1A and 1E show a first embodiment of the diamond abrasive electrodeposited cutter according to the present invention, FIG. 1A is a front view of the main part, and FIG. 1B is an enlarged front view of the cutting blade in FIG. 1A. Figure 1C is a partially enlarged view of Figure 1A, Figure 1D is a developed view of the outer periphery of Figure 1C,
Figure E is a perspective view of the cutting edge forming part, Figure 2 is a developed view of the outer periphery showing the second embodiment, and Figures 3A and 3B are a front view and enlarged sectional view of main parts of a conventional diamond abrasive electrodeposited cutter. It is. DESCRIPTION OF SYMBOLS 1... Circular board, 2... Cutting edge forming part, 2a...
Rotation direction front, 2b...outer peripheral surface, 2c, 22c...

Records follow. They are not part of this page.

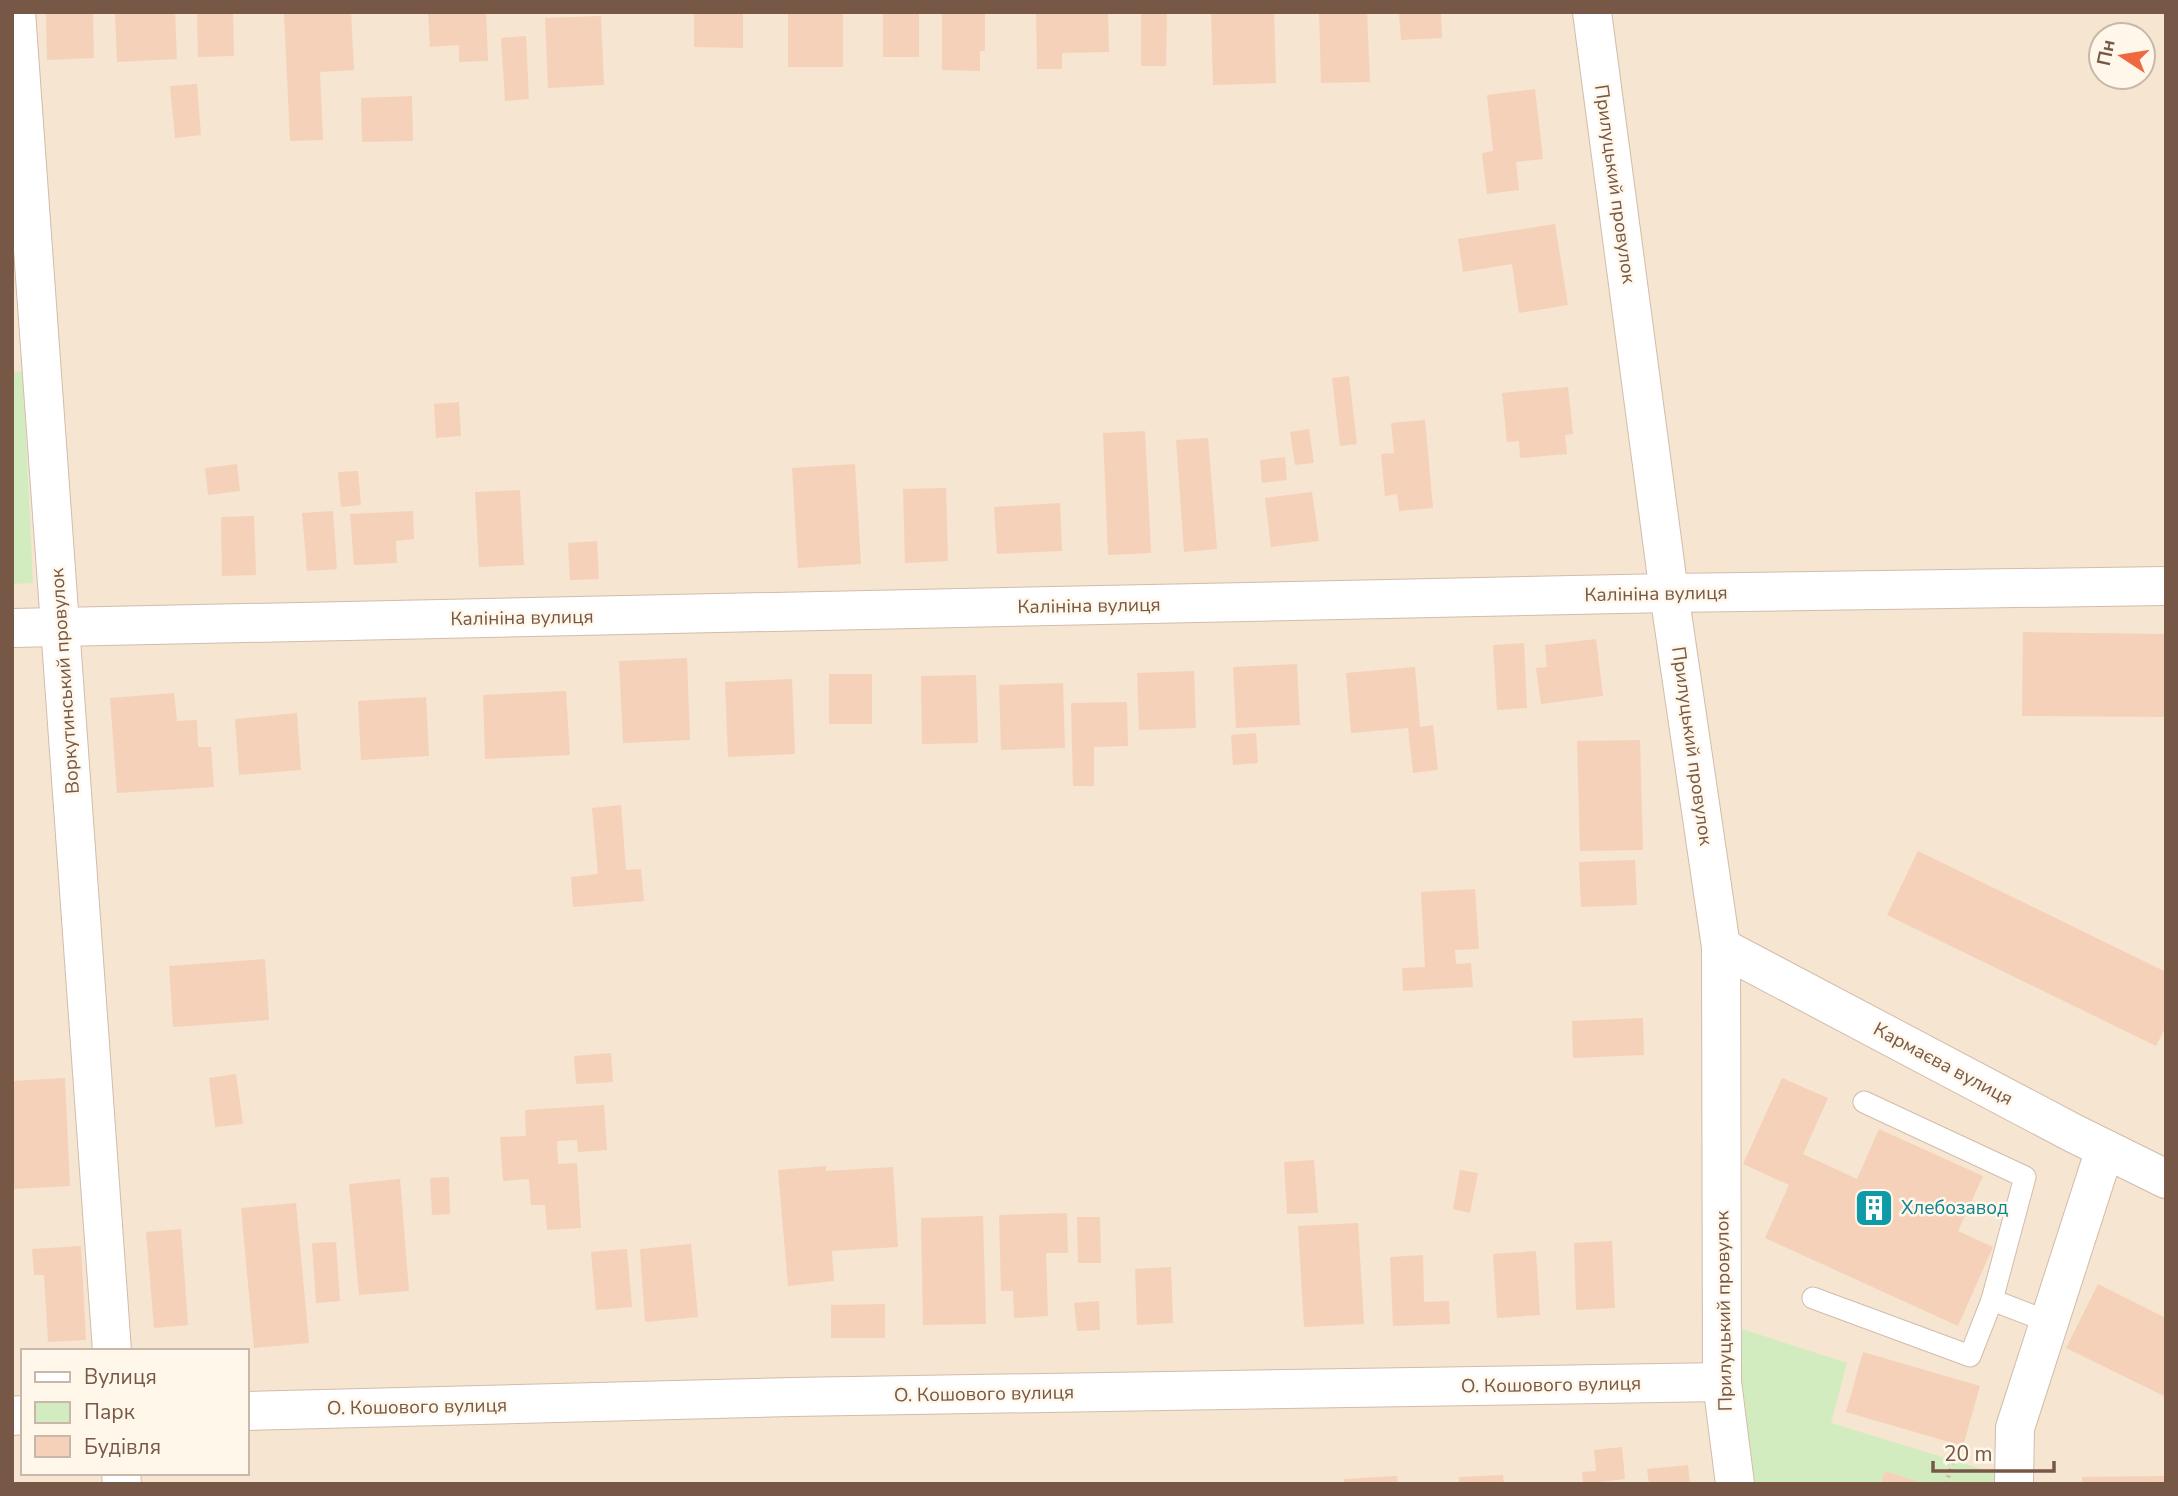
<svg xmlns="http://www.w3.org/2000/svg" width="2178" height="1496" font-family="'Nunito Sans',sans-serif">
<rect width="100%" height="100%" fill="#fef3e3"/>
<path fill="#f6e5d1" fill-rule="evenodd" d="M12,12H2166V1484H12ZM2101,35H2143V77H2101ZM23,1351H247V1473H23Z"/>
<g fill="#d2ecc0">
<polygon points="23,371 33,583 12,584 12,372"/>
<polygon points="1739,1328 1847,1363 1831,1423 1998,1474 1998,1484 1752,1484 1744,1426"/>
</g>
<g fill="#f5d1b9">
<polygon points="46,12 93,12 94,58 47,60"/>
<polygon points="115,12 175,12 177,59 117,62"/>
<polygon points="197,12 233,12 234,56 198,57"/>
<polygon points="284,12 351,12 354,70 320,72 323,140 290,141"/>
<polygon points="428,12 486,12 488,61 459,62 459,45 430,47"/>
<polygon points="694,12 743,12 743,48 694,47"/>
<rect x="788" y="12" width="55" height="55"/>
<rect x="883" y="12" width="36" height="45"/>
<polygon points="942,12 985,12 985,51 980,51 980,71 942,70"/>
<polygon points="1036,12 1108,12 1109,52 1062,53 1062,69 1037,69"/>
<polygon points="1141,12 1167,12 1166,66 1141,66"/>
<polygon points="1211,12 1274,12 1276,83 1213,85"/>
<polygon points="1319,12 1367,12 1370,82 1321,83"/>
<polygon points="1399,12 1441,12 1442,38 1401,40"/>
<polygon points="601,16 604,85 548,88 545,18"/>
<polygon points="526,36 529,99 505,101 501,38"/>
<polygon points="197,84 201,135 175,138 170,86"/>
<polygon points="1535,89 1543,159 1516,162 1519,190 1487,194 1482,153 1493,151 1487,95"/>
<polygon points="412,96 413,141 362,142 361,98"/>
<polygon points="1555,224 1568,305 1519,313 1512,264 1463,272 1458,239"/>
<polygon points="1349,376 1357,444 1340,446 1332,378"/>
<polygon points="1568,387 1573,434 1565,435 1567,454 1520,458 1519,441 1507,442 1502,393"/>
<polygon points="459,402 461,436 436,438 434,404"/>
<polygon points="1425,420 1433,508 1399,511 1397,494 1385,496 1381,454 1394,453 1391,423"/>
<polygon points="1309,429 1314,463 1295,465 1290,432"/>
<polygon points="1145,431 1151,553 1108,555 1103,433"/>
<polygon points="1208,438 1217,549 1184,552 1176,440"/>
<polygon points="1285,457 1287,480 1262,483 1260,460"/>
<polygon points="237,464 240,491 208,495 205,468"/>
<polygon points="855,464 861,564 798,568 792,468"/>
<polygon points="358,471 361,505 341,507 338,472"/>
<polygon points="946,488 948,561 905,563 903,489"/>
<polygon points="520,490 524,565 479,567 475,492"/>
<polygon points="1312,492 1319,541 1271,547 1265,498"/>
<polygon points="1060,503 1062,551 997,554 994,507"/>
<polygon points="333,511 337,569 307,571 302,513"/>
<polygon points="413,511 414,539 396,541 397,563 354,565 350,514"/>
<polygon points="254,516 256,575 222,576 221,517"/>
<polygon points="597,541 599,579 570,580 568,543"/>
<polygon points="2023,632 2166,634 2166,717 2022,716"/>
<polygon points="1596,639 1603,696 1541,704 1536,668 1547,667 1545,645"/>
<polygon points="1524,643 1527,708 1497,710 1493,645"/>
<polygon points="687,658 690,740 623,743 619,661"/>
<polygon points="1297,664 1300,725 1236,728 1233,667"/>
<polygon points="1415,667 1420,727 1433,725 1438,770 1413,773 1408,728 1351,733 1346,673"/>
<polygon points="1194,671 1196,728 1139,730 1137,673"/>
<rect x="829" y="674" width="43" height="50"/>
<polygon points="976,675 978,743 922,744 921,676"/>
<polygon points="792,679 795,754 728,757 725,682"/>
<polygon points="1063,683 1065,748 1001,750 999,685"/>
<polygon points="566,691 570,755 485,759 483,695"/>
<polygon points="174,693 177,721 197,720 198,747 211,747 214,787 117,793 110,698"/>
<polygon points="426,697 429,756 361,760 358,701"/>
<polygon points="1127,702 1128,746 1094,747 1094,786 1073,786 1071,703"/>
<polygon points="297,713 301,770 239,775 235,719"/>
<polygon points="1256,733 1258,763 1233,765 1231,735"/>
<polygon points="1640,740 1643,850 1580,851 1577,741"/>
<polygon points="621,805 626,870 641,869 644,901 573,907 571,877 598,874 592,808"/>
<polygon points="1918,851 2166,972 2166,1026 2156,1046 1887,915"/>
<polygon points="1635,860 1637,905 1581,907 1579,862"/>
<polygon points="1475,889 1479,949 1455,950 1456,964 1471,963 1473,987 1403,991 1402,968 1425,967 1421,892"/>
<polygon points="265,959 269,1020 173,1027 169,966"/>
<polygon points="1643,1018 1644,1055 1573,1058 1572,1021"/>
<polygon points="611,1053 613,1082 576,1084 574,1056"/>
<polygon points="236,1074 243,1124 215,1127 209,1078"/>
<polygon points="65,1078 70,1186 14,1189 12,1081"/>
<polygon points="1782,1078 1828,1098 1803,1154 1857,1179 1879,1129 1983,1176 1958,1231 1993,1247 1958,1326 1765,1238 1789,1185 1743,1164"/>
<polygon points="604,1105 607,1150 578,1152 577,1140 557,1141 558,1164 577,1163 581,1228 547,1230 545,1205 531,1205 529,1179 503,1181 500,1137 526,1136 525,1110"/>
<polygon points="1314,1160 1318,1213 1287,1214 1284,1162"/>
<polygon points="826,1166 826,1171 893,1167 898,1247 832,1251 834,1281 788,1286 778,1170"/>
<polygon points="1460,1170 1478,1173 1470,1213 1453,1209"/>
<polygon points="449,1177 450,1214 432,1215 430,1178"/>
<polygon points="400,1179 409,1291 359,1295 349,1184"/>
<polygon points="296,1203 309,1343 254,1348 241,1208"/>
<polygon points="1067,1213 1068,1253 1046,1253 1048,1316 1014,1318 1013,1291 1001,1291 999,1215"/>
<polygon points="983,1216 986,1324 923,1325 921,1218"/>
<polygon points="1077,1217 1100,1217 1101,1263 1078,1263"/>
<polygon points="1358,1223 1364,1324 1304,1327 1298,1226"/>
<polygon points="181,1229 188,1325 154,1328 146,1232"/>
<polygon points="1612,1241 1615,1308 1576,1310 1574,1243"/>
<polygon points="336,1242 340,1301 316,1303 312,1243"/>
<polygon points="691,1244 698,1317 645,1322 640,1249"/>
<polygon points="81,1246 86,1340 48,1342 44,1275 34,1275 32,1249"/>
<polygon points="627,1249 632,1307 596,1310 591,1252"/>
<polygon points="1536,1251 1540,1315 1497,1318 1493,1254"/>
<polygon points="1423,1255 1424,1302 1449,1301 1450,1324 1393,1326 1390,1257"/>
<polygon points="1171,1267 1173,1323 1137,1325 1135,1269"/>
<polygon points="2098,1284 2166,1318 2166,1397 2066,1348"/>
<polygon points="1099,1301 1100,1330 1077,1331 1074,1303"/>
<polygon points="885,1304 885,1338 831,1338 831,1305"/>
<polygon points="1863,1352 1980,1386 1963,1446 1846,1412"/>
<polygon points="1622,1447 1625,1479 1583,1484 1582,1472 1596,1471 1594,1450"/>
<polygon points="1688,1465 1690,1484 1649,1484 1647,1469"/>
<polygon points="1885,1471 1922,1483 1922,1484 1881,1484"/>
<polygon points="1503,1475 1504,1484 1459,1484 1459,1477"/>
<polygon points="1397,1476 1398,1484 1344,1484 1344,1479"/>
<polygon points="2166,1476 2166,1484 2082,1484 2082,1477"/>
</g>
<g fill="none" stroke-linecap="round" stroke-linejoin="round">
<g stroke="#d2bcab" stroke-width="23">
<g id="service">
<polyline points="1864,1102 2025,1177 1992,1300"/>
<polyline points="1813,1298 1970,1356 1992,1300 2049,1322"/>
</g>
</g>
<g stroke="#d2bcab" stroke-width="40">
<g id="minor">
<polyline points="16,12 112,1351"/>
<polyline points="1592,12 1669,593 1721,947 1722,1382 1735,1484"/>
<polyline points="12,628 1669,593 2166,586"/>
<polyline points="1721,947 2073,1133 2166,1179"/>
<polyline points="247,1411 792,1397 1722,1382"/>
<polyline points="12,1416 23,1415"/>
<polyline points="121,1473 122,1484"/>
<polyline points="2014,1484 2015,1428 2105,1149"/>
</g>
</g>
<polyline stroke="#dab49c" stroke-width="4.5" stroke-dasharray="2 5" stroke-linecap="butt" points="1946,1484 1954,1459"/>
<use href="#service" stroke="#fff" stroke-width="21"/>
<use href="#minor" stroke="#fff" stroke-width="38"/>
</g>
<defs>
<g id="building-square" transform="scale(2.0125)"><rect x="-9" y="-9" width="18" height="18" rx="4" fill="#0f9aa8" stroke="#fff7ea"/><path d="M-4-6H4V6H1V3H-1V6H-4ZM-2.5-4.3h1.7v1.8h-1.7ZM.8-4.3h1.7v1.8H.8ZM-2.5-1h1.7V.8h-1.7ZM.8-1h1.7V.8H.8Z" fill="#fff"/></g>
</defs>
<g fill-rule="evenodd">
<use href="#building-square" x="1874" y="1208"/>
</g>
<g text-anchor="middle" dominant-baseline="central" stroke-width="5" stroke-linejoin="round" paint-order="stroke">
<g font-size="19" fill="#775847" stroke="#fff7ea">
<text transform="translate(1615 184) rotate(82)">Прилуцький провулок</text>
<text transform="translate(1656 594) rotate(-1)">Калініна вулиця</text>
<text transform="translate(1089 606) rotate(-1)">Калініна вулиця</text>
<text transform="translate(522 618) rotate(-1)">Калініна вулиця</text>
<text transform="translate(65 681) rotate(-94)">Воркутинський провулок</text>
<text transform="translate(1692 746) rotate(82)">Прилуцький провулок</text>
<text transform="translate(1943 1064) rotate(28)">Кармаєва вулиця</text>
<text transform="translate(1724 1311) rotate(-91)">Прилуцький провулок</text>
<text transform="translate(1551 1385) rotate(-1)">О. Кошового вулиця</text>
<text transform="translate(984 1394) rotate(-1)">О. Кошового вулиця</text>
<text transform="translate(417 1407) rotate(-1)">О. Кошового вулиця</text>
</g>
<g font-size="19" fill="#0d838f" stroke="#fff7ea" text-anchor="start">
<text x="1901" y="1208">Хлебозавод</text>
</g>
</g>
<rect width="2178" height="1496" fill="none" stroke="#775847" stroke-width="28"/>
<rect x="21" y="1349" width="228" height="126" fill="#fff7ea" stroke="#c9b7a9" stroke-width="2"/>
<rect x="35" y="1372" width="35" height="10" fill="#ffffff" stroke="#c9b7a9" stroke-width="2"/>
<text x="84" y="1384" font-size="21" fill="#775847">Вулиця</text>
<rect x="35" y="1402" width="35" height="21" fill="#d2ecc0" stroke="#c9b7a9" stroke-width="2"/>
<text x="84" y="1419" font-size="21" fill="#775847">Парк</text>
<rect x="35" y="1436" width="35" height="21" fill="#f5d1b9" stroke="#c9b7a9" stroke-width="2"/>
<text x="84" y="1454" font-size="21" fill="#775847">Будівля</text>
<g transform="translate(2122 56) rotate(282)"><circle r="33" fill="#fff7ea" stroke="#c9b7a9" stroke-width="2"/>
<path d="M0-5L12 26L0 18L-12 26Z" fill="#f06840"/>
<text y="-10" font-size="19" font-weight="bold" text-anchor="middle" fill="#775847">Пн</text>
</g>
<path d="M1933 1461v10h121v-10" fill="none" stroke="#775847" stroke-width="3.5"/>
<text x="1944" y="1461" font-size="21" fill="#775847" stroke="#fff7ea" stroke-width="5" paint-order="stroke">20 m</text>
</svg>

...Abraded surface, 3...Cutting edge, 4...Gap, 5...Diamond abrasive grain, a...Rotation direction.

Claims (1)

[Claims for Utility Model Registration] 1. The upper part of a plurality of hob-shaped protrusions formed at intervals on the outer periphery of a metal circular substrate is a cutting blade forming part, and the front surface in the rotational direction and the outer circumferential surface of the cutting blade forming part The front surface is inclined so as to form an obtuse angle, and the wall thickness near the connection between the front surface in the direction of rotation and the outer peripheral surface is made thinner to form a cutting surface, and diamond abrasive grains are electrically applied to the entire surface of the cutting edge forming portion. A diamond abrasive electrodeposited cutter characterized by having a cutting edge formed by bonding using the plating method. 2. A utility model registration claim characterized in that the scraped surface is thinned by alternately scraping away the wall thickness near the connecting portion between the front surface in the rotational direction and the outer circumferential surface from both sides of the cutting edge forming portion. A diamond abrasive electrodeposited cutter according to Item 1. 3. In the case where the scraped surface is formed by thinning the wall thickness near the connecting portion between the front surface in the rotational direction and the outer circumferential surface, the thinning portion is formed by continuously scraping at least from the same side of the plurality of cutting edge forming portions. A diamond abrasive electrodeposited cutter according to claim 1 or 2, characterized in that the diamond abrasive electrodeposited cutter is provided with a portion having a cylindrical shape.